What Does a CPAP Humidifier do?
If you find yourself waking up with a dry mouth, nose or throat, then a humidifier should instantly solve that problem and others. By adding moisture to the air provided by your CPAP machine, it helps to keep your mouth from drying out throughout the night. Similarly, if you find the air from your CPAP to be cold and uncomfortable, a humidifier adds warmth to the moist air, and this should make your therapy more comfortable.
It is clinically proven, through several studies, that humidification improves compliance and helps CPAP and BiPAP users avoid suffering from a dry nose, mouth and throat. A humidifier can be extremely beneficial for those who are often visiting countries with drier climates. Still, even in the UK and colder parts of Europe, CPAP users report significant benefits from a humidifier added to their setup.
For sufferers who are mouth breathers who need a full-face or oral mask, heated humidification is a must-have feature.
If you do breathe through your mouth, you probably will need a full mask, and this increases the chance you will need a humidifier. When you breathe through your nose, the hairs in the nasal airway conditioning the air with heat and humidity before it enters the lungs. When you breathe through your mouth, this process is not present and can lead to uncomfortable dryness. One other note is that allergies and illness can make the effects worse.
Intus healthcare advice:
All though we do believe that humidifiers can improve the comfort of the CPAP therapy for suffers, we would advise that if you’re new to CPAP therapy, you should try your mask and machine before you purchase a humidifier.

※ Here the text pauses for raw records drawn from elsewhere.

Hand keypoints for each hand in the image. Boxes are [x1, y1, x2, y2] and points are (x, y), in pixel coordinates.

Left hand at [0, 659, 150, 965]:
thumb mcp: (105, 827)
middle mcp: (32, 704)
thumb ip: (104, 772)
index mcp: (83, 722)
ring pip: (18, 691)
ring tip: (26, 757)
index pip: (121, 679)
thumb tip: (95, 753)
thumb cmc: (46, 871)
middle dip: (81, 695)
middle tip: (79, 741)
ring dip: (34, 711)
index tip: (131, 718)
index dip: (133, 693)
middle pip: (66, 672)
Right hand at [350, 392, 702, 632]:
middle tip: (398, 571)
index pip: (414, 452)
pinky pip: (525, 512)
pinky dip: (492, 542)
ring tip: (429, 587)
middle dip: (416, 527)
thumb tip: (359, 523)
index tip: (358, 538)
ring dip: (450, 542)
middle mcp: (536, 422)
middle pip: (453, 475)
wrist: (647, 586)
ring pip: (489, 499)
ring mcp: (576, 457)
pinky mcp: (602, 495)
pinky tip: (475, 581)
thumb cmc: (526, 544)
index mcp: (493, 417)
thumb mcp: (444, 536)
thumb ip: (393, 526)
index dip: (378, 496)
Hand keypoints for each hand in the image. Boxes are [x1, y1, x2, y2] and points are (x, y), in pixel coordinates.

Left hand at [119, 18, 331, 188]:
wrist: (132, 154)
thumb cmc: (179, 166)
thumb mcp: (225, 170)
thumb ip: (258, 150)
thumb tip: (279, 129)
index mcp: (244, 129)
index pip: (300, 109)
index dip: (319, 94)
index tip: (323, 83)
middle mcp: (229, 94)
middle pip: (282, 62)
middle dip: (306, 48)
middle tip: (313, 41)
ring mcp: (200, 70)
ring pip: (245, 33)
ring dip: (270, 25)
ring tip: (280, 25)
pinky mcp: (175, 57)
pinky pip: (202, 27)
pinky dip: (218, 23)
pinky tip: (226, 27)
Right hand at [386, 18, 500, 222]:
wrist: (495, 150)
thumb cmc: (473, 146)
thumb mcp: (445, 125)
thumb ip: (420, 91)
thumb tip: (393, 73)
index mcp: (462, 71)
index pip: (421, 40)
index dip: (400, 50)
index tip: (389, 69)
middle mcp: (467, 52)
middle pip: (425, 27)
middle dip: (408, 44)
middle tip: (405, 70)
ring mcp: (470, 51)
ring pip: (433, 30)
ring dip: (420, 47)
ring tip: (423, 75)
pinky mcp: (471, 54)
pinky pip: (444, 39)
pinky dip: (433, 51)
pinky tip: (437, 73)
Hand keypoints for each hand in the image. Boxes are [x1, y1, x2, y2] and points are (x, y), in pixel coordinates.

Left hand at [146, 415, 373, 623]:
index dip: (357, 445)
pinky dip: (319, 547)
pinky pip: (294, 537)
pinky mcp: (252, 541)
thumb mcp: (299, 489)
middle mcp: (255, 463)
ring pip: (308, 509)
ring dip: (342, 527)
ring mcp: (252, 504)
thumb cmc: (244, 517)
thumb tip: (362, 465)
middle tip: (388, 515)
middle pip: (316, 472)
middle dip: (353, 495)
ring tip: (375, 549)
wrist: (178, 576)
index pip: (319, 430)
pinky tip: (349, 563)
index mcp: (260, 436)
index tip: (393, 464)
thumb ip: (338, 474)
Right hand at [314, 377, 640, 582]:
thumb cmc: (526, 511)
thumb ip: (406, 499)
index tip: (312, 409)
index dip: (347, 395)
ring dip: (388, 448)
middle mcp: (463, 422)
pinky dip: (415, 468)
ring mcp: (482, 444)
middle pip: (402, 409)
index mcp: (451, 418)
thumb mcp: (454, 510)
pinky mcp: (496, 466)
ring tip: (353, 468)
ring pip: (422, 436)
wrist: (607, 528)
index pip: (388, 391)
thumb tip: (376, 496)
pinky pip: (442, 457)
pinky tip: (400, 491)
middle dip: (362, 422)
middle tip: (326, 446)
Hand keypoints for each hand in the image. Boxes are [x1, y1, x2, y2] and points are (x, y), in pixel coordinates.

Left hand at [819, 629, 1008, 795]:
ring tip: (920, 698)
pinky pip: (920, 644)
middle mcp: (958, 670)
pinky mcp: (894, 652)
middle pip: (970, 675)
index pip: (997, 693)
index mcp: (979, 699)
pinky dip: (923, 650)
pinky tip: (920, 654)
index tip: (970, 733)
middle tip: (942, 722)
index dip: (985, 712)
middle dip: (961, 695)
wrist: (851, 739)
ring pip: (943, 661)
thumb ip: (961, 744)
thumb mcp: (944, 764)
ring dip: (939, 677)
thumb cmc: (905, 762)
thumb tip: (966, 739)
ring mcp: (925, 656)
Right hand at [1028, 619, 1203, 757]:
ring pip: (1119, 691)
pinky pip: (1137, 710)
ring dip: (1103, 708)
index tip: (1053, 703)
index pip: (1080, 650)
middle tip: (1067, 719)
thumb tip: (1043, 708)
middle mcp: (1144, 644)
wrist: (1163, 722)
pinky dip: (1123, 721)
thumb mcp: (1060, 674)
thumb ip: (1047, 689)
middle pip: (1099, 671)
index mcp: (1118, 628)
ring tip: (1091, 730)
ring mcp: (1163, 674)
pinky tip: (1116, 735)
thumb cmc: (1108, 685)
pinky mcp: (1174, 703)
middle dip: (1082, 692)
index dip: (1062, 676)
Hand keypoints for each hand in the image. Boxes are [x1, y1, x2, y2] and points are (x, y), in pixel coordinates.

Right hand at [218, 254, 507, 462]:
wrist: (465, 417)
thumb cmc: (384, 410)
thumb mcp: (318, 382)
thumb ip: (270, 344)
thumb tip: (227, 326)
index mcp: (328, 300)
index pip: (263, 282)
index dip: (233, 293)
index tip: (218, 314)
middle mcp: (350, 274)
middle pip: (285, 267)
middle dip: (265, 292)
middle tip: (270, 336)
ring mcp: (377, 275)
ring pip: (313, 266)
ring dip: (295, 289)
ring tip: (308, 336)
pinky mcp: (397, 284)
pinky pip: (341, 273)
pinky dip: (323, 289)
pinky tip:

Everything you need to know about humidification
A CPAP Heated Humidifier houses a water chamber, which it heats to add moisture to the air provided by your machine. They are ideal for those who find the device leaves them waking with a dry mouth, sore nasal passages or find the air cold and therefore uncomfortable.
They are usually an additional piece of equipment that locks onto or into your main CPAP machine, but some CPAP machines come with a humidifier built-in. Most CPAP machines will have their specific humidifier available.
For some people, having a humidifier moisten and warm the air from their CPAP machine is an essential part of their therapy; for others, there is a little benefit so it can come down to personal preference. Those using a full face mask are more likely to require humidified air as they are more susceptible to a dry mouth. For those using an oral mask, humidified air is more or less essential.
I’m not sure I need a humidifier?
For most CPAP machines, humidifiers can be purchased at a later date and integrated separately, so you can order your CPAP machine without the humidifier and see how you go. However, if you do find yourself already waking up with a dry mouth before you’ve started CPAP therapy and are new to CPAP therapy, then CPAP is likely to make this condition worse, and we would recommend purchasing one immediately.
If you know you need a humidifier, then it could be worth considering a machine with a humidifier built-in. An example of this is the Fisher and Paykel ICON. This design adds greater convenience, and they’re often more compact than having two separate units (space on your bedside table).
Intus healthcare advice:
- CPAP machines with built-in humidifiers can be delicate and require extra care in transit. Therefore it is advised the humidifier is entirely free of water – and preferably packed separately if you are travelling with your CPAP machine.
- If you are running your CPAP machine from a 12V source (for example in a car or caravan), then your humidifier will not be able to run off of DC power. It can still be used passively (unpowered and unheated).
- Overall, if you will be travelling, we would always advise you to leave the humidifier behind unless it is essential or you are away for an extended period.
- If you are going to be travelling, we would recommend purchasing a CPAP machine that has a separate humidifier rather than one that is built-in.
Problems with humidified air from your CPAP humidifier
A possible drawback of humidified air is from, what we call Rainout, the proper name for condensation build up in the tubing and mask. It is likely to happen because the tubing and CPAP mask will be at room temperature (20–22 °C (68–72 °F)), causing the warmer air from the CPAP machine to cool and condense as a result. Rainout can result in a gargling noise or just general discomfort; it is particularly common in the winter months.
There are ways to counteract Rainout (condensation buildup)
One solution we offer is a hose fleece, which provides the CPAP machine’s hose with insulation (it can also make the tubing physically more comfortable to touch). Our second and more comprehensive option is to use a heated CPAP hose, such as the Hybernate Heated Breathing Tube. The heated hose ensures the temperature difference inside the tubing is negligible, preventing Rainout and ensuring the air reaches you at the correct temperature.